Por eso, hay que resistir a la tentación del “pobrecito de mí” y optar por el “todo lo puedo en Aquel que me conforta” (Flp 4, 13). No tengamos miedo a hablar de conversión con alegría, con ternura, pero sin rebajar el Evangelio.
La santidad no es para los superhéroes, sino para los humildes. Y ser humilde no significa recrearse en las heridas, sino dejar que Dios las cure en lugar de exigir que el mundo las celebre. Porque al final, el único pobrecito que merece ser proclamado es el que dice: “Señor, ten piedad de mí, que soy un pecador” y deja que Él haga el milagro.
Todo esto de lo que venimos hablando se debe a muchos factores concurrentes: ideológicos, donde la realidad es algo que está en mi cabeza y no fuera de ella y los sentimientos mandan sobre la razón, sociales, culturales, políticos e incluso tecnológicos. Pero en la Iglesia sobre todo creo que se debe a tres: a miedo al rechazo, a una progresiva pérdida de fe en la gracia santificante, y a un desprecio de la exigencia y de la ascética clásica como entrenamiento en la virtud. Nos entrenamos para todo, menos para la santidad. Y éste es el negocio más importante que tenemos entre manos.

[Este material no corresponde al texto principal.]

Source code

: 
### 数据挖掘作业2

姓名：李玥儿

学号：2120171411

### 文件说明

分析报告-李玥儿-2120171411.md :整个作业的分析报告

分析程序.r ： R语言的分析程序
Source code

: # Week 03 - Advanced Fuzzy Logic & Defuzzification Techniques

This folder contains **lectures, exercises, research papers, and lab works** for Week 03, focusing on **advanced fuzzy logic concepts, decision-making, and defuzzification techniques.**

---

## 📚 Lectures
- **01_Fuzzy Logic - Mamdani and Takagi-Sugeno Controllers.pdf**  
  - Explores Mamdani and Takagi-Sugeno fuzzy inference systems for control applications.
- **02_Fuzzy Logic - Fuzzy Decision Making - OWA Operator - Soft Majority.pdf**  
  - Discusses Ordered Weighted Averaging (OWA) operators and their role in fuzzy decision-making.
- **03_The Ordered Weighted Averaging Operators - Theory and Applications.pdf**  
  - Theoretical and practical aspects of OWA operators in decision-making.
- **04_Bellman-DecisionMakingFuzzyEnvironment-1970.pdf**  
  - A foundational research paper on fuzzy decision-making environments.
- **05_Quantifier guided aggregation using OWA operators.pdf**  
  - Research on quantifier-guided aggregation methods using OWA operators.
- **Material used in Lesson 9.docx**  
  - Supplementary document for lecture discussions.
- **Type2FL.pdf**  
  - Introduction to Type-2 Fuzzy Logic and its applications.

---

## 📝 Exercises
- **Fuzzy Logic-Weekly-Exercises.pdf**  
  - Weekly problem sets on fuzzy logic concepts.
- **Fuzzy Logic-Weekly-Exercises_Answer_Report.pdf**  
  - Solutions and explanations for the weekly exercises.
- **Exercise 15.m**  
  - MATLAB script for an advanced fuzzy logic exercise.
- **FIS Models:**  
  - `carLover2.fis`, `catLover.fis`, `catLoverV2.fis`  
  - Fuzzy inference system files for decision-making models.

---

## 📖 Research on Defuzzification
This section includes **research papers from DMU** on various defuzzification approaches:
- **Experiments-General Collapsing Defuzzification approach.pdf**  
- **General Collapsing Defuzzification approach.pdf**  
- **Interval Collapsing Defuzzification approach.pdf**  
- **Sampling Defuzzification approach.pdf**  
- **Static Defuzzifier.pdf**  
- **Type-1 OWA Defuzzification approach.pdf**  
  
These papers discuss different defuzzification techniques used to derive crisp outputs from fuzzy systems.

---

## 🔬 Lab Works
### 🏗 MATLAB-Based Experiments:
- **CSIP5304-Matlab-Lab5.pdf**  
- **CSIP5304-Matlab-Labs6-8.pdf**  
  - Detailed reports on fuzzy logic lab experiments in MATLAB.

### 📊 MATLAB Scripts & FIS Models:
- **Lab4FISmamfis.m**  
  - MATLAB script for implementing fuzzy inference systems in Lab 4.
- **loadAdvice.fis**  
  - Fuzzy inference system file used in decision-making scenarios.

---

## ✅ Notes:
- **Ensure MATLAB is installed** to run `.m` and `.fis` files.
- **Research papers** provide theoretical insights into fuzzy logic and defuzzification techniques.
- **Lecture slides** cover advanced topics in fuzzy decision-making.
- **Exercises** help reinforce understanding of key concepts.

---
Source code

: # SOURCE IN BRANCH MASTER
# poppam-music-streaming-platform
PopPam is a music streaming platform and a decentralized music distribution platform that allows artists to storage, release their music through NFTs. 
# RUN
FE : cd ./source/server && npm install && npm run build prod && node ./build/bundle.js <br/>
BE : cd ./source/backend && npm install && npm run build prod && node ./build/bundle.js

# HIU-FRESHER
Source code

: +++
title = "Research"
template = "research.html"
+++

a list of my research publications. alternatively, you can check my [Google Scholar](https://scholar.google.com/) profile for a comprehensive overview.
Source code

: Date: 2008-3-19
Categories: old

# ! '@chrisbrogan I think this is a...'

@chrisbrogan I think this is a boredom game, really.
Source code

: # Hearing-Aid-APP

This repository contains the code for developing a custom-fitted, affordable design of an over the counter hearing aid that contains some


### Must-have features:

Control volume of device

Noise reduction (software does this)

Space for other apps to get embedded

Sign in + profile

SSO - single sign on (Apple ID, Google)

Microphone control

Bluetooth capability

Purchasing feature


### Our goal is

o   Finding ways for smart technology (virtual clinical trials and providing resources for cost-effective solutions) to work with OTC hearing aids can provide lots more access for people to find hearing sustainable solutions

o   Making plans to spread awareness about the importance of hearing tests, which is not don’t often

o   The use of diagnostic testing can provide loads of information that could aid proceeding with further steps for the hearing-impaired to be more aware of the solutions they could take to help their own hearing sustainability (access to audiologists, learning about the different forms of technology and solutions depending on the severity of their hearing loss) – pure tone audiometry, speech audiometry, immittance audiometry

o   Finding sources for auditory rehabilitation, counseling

La conversión radical no se trata de un neopelagianismo, una suerte de esforzado voluntarismo que quiere alcanzar el Cielo a base de dar saltos. Sino todo lo contrario, se trata de orientar el barco de nuestra vida en la buena dirección y dejar que el Espíritu sople. Matar el amor propio de hambre. Morir a mi “yo”, poner humildemente nuestro ser en manos de Dios y abrir de par en par las velas del corazón al soplo del Espíritu, dirigiendo nuestra voluntad hacia el Bien y nuestra inteligencia hacia la Verdad. Habrá caídas, habrá errores, habrá pecado, pero acudiendo a las fuentes de la gracia seremos consolados y, sobre todo, restaurados.
"No todo el que dice: 'Señor, Señor' se salvará, sino el que hace la voluntad de mi Padre" (Mt 7, 21).